I wandered up the ramp to the second level, where we used to get our
dogs and relish and escape the watchful eyes of our parents during season
openers. Security was thick through this darker, more “private” corridor.
People dozed, stared off into...their pasts, I imagine. Bathrooms were
closer here, phone banks installed. There were shadows, for crying alone.
I looked to my right and a giant pair of bare, swollen feet dangled off
a cot. They belonged to an elderly gentleman who held his head in his
hands.

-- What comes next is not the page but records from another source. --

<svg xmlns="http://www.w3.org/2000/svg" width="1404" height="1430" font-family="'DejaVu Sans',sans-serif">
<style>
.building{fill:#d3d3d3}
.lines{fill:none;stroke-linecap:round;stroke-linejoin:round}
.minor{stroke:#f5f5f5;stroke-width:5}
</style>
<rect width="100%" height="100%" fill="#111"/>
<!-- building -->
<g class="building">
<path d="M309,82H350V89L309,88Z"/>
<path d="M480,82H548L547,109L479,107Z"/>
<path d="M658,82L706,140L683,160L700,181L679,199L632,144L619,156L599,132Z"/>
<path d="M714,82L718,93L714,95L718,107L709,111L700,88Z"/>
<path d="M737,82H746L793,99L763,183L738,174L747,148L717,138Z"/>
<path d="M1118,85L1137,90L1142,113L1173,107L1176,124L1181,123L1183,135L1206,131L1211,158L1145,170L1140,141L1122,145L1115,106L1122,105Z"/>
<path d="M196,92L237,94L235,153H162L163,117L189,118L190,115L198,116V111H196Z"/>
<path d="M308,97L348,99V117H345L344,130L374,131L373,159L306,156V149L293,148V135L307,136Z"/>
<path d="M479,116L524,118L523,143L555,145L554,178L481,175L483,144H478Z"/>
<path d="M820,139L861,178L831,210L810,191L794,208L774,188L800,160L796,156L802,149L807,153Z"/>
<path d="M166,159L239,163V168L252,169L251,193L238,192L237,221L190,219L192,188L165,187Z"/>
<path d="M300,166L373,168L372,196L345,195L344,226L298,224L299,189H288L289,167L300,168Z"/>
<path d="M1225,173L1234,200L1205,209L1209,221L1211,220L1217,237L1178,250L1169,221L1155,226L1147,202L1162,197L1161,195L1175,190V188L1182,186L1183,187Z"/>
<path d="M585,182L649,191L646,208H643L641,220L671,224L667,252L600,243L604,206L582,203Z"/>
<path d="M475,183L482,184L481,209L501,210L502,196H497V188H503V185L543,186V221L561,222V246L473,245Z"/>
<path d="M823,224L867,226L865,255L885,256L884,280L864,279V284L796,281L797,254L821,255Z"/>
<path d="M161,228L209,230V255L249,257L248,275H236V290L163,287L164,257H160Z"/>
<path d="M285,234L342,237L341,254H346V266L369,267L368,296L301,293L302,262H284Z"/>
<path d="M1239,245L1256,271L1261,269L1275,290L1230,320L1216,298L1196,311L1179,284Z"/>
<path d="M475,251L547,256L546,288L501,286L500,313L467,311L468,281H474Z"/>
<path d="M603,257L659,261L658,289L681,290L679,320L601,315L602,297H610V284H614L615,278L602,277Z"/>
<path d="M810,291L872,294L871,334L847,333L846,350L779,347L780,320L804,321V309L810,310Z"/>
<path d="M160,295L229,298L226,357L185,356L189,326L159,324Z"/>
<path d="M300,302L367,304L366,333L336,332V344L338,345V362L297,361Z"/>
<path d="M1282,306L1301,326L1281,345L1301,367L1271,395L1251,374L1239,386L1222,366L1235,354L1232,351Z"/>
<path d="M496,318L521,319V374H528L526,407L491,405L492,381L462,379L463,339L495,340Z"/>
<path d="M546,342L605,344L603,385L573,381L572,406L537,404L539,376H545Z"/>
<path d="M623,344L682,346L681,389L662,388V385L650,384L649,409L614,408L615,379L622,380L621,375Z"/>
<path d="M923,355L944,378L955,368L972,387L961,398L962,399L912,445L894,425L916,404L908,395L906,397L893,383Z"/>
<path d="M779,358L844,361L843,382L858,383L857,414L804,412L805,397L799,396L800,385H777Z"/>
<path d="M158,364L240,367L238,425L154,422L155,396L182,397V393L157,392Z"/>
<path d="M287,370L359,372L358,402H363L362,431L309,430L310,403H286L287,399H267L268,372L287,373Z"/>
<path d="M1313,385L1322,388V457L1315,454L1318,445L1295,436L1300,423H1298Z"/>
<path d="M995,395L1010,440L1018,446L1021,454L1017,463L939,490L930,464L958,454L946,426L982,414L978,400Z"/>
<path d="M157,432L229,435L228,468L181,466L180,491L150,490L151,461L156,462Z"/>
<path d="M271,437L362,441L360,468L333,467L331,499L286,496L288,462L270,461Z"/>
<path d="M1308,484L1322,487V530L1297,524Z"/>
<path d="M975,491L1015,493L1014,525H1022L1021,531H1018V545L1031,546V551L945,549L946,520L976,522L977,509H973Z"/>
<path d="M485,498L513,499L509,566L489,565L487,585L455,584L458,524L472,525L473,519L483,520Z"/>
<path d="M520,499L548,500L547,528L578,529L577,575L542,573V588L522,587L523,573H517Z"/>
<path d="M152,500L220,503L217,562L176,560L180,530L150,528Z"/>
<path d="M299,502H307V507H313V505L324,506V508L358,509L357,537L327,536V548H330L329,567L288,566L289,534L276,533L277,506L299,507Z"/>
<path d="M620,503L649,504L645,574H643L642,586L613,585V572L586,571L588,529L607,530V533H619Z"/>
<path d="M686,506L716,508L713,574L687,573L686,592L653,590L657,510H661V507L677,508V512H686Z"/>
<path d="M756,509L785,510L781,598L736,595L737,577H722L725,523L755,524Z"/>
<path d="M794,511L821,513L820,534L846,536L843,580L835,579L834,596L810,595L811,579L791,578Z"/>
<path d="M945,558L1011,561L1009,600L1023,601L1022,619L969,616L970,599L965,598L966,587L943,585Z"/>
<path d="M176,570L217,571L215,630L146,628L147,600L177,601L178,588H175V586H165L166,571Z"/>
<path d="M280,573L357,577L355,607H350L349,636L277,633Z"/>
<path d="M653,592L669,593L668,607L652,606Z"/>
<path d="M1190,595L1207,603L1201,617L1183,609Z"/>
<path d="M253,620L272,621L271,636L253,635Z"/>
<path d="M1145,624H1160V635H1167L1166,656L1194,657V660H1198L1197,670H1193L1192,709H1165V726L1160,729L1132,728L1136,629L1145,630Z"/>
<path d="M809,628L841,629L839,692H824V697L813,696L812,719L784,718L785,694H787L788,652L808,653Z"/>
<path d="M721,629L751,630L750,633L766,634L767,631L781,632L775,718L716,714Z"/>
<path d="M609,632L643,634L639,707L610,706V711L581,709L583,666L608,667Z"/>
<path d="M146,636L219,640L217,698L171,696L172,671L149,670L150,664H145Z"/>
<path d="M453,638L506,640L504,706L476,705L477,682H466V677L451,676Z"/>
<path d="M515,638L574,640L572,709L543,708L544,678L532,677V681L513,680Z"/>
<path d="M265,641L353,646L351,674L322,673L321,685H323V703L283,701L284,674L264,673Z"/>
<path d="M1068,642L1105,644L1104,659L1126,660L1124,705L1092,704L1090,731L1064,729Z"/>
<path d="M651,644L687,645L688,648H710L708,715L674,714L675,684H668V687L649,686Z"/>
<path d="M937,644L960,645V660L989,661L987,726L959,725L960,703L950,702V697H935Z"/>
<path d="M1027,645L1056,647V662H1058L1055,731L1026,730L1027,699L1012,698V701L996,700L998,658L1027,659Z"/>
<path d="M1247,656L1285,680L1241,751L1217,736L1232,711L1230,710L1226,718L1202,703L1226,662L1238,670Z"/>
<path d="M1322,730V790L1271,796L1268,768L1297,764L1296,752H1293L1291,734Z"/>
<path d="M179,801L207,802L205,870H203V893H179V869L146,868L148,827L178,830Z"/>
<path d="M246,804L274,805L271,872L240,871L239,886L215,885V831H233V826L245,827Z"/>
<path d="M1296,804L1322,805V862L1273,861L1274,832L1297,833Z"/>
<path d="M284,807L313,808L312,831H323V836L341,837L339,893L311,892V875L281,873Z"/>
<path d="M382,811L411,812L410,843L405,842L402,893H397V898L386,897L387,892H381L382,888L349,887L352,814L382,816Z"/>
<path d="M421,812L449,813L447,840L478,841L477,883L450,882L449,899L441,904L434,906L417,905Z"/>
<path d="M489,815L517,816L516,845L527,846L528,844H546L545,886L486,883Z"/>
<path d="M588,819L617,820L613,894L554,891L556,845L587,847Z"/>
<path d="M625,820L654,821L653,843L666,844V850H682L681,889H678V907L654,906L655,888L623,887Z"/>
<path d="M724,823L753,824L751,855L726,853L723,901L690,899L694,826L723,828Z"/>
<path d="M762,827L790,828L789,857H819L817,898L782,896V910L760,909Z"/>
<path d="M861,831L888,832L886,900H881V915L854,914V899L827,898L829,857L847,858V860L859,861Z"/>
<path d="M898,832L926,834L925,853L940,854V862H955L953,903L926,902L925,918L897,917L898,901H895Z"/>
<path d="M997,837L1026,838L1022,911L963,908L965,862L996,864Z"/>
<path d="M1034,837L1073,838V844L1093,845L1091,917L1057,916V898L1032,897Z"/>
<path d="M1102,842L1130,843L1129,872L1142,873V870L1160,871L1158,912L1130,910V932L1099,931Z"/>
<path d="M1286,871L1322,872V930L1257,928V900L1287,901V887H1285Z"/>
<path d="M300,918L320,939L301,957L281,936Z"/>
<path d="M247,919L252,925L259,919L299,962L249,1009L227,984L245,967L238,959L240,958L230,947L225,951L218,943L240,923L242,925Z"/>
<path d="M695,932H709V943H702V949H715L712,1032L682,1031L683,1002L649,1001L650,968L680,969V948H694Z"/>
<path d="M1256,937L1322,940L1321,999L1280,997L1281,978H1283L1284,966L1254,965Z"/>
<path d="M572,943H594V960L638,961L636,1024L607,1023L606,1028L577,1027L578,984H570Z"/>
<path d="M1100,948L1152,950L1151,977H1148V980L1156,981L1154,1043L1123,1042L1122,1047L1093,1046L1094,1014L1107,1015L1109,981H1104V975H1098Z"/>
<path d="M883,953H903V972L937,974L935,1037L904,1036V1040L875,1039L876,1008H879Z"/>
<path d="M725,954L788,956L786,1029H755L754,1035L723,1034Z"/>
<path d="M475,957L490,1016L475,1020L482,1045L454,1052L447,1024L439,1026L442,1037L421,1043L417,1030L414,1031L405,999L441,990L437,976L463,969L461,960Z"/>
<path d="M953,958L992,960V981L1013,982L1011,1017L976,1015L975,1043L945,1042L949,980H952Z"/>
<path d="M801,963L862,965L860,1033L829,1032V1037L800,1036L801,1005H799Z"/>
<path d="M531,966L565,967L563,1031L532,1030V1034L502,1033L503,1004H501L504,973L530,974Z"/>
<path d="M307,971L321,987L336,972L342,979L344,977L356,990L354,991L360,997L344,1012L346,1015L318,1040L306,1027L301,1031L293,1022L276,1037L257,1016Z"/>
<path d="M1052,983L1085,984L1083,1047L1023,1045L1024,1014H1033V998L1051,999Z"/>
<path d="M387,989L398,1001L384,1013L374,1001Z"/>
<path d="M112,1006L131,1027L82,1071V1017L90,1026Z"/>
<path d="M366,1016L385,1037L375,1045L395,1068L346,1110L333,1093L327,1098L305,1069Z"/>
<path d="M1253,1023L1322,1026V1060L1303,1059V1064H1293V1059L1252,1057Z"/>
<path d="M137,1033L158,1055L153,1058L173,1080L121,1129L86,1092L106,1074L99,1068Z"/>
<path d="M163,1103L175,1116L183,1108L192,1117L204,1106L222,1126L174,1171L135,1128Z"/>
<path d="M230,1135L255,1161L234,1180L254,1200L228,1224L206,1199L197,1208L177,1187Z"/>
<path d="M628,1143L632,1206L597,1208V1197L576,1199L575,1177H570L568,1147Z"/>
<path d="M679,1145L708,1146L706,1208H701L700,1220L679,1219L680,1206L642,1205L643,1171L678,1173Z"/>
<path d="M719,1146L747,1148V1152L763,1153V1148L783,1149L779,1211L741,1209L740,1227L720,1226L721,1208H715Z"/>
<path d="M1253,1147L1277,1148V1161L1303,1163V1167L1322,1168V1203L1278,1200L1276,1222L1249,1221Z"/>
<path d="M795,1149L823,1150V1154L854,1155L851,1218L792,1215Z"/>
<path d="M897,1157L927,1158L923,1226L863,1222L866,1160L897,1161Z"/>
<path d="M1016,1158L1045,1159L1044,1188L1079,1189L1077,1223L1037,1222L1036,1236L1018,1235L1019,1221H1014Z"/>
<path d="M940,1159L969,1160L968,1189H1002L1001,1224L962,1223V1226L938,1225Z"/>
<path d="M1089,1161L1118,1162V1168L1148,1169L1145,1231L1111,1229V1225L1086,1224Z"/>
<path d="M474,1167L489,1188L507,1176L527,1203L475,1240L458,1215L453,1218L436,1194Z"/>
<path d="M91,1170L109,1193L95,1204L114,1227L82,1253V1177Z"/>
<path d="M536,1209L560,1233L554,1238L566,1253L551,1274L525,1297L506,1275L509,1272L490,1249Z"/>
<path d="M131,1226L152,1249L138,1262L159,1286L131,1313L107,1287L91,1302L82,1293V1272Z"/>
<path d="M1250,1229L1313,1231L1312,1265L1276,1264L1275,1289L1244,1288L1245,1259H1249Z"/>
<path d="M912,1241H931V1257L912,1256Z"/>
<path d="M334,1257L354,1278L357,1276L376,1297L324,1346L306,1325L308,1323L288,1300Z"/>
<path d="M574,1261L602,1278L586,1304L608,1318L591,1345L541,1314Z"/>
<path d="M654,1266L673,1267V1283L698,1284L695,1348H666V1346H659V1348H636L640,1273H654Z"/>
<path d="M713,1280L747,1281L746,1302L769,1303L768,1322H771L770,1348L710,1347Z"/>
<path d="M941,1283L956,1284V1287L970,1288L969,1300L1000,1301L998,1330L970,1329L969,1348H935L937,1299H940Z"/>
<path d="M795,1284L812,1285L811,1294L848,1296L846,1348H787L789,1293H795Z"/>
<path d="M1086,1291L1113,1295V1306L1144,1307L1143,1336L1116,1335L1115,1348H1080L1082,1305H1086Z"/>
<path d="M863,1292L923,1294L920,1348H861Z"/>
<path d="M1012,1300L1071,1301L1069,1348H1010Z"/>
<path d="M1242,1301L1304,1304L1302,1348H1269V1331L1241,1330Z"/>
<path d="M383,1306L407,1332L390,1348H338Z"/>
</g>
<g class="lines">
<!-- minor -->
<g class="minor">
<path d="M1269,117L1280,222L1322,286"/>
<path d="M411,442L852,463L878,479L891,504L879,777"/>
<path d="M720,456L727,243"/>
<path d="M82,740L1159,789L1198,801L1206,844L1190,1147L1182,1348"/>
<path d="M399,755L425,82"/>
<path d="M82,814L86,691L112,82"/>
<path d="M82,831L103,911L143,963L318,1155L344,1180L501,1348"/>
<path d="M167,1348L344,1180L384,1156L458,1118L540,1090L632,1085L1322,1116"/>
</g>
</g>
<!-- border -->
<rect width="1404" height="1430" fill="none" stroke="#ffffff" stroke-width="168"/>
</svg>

It was the universal body language of despair. Unmistakable in
any culture, in any country.
“He’s the last one left,” said the blonde female constable
behind me. “I’m worried about him.”
Her assigned beat was to patrol the bathrooms on this level, and she
had noticed his makeshift family had, one by one, found their relatives
or been sent to shelters. “He was all perky and active yesterday,
but now...”
He was disoriented with skyrocketing blood pressure and filling up with
fluid by the minute. He said he had been on one of the first buses from
the Superdome and felt very blessed. But, he was tired now. Enough was
enough, he sighed. I told him his pressure was very high but that we
could control it downstairs. He said he just didn’t want to be
alone.
“And you won’t be, Sir,” said the constable, as she hoisted
him into a wheelchair. “I haven’t left you yet, have I?”
Snapshot.
By the time I returned to the Dome for another shift, folks had settled
into “neighborhoods” and they knew where they could shower,
find a pastor, find a doctor, find a phone – if there was someone
to call.
“Dr. Phil” was scheduled to visit in Section 274 and Presidents
Bush Sr. and Clinton were due to arrive any day now.
And I will have moved on to George R. Brown UT Clinic, where my family
is – my burnt orange and white family. And this time, I will ditch
the blood pressure cuff and bring the guitar.
And while I pick and pluck, I will listen. I just want to listen.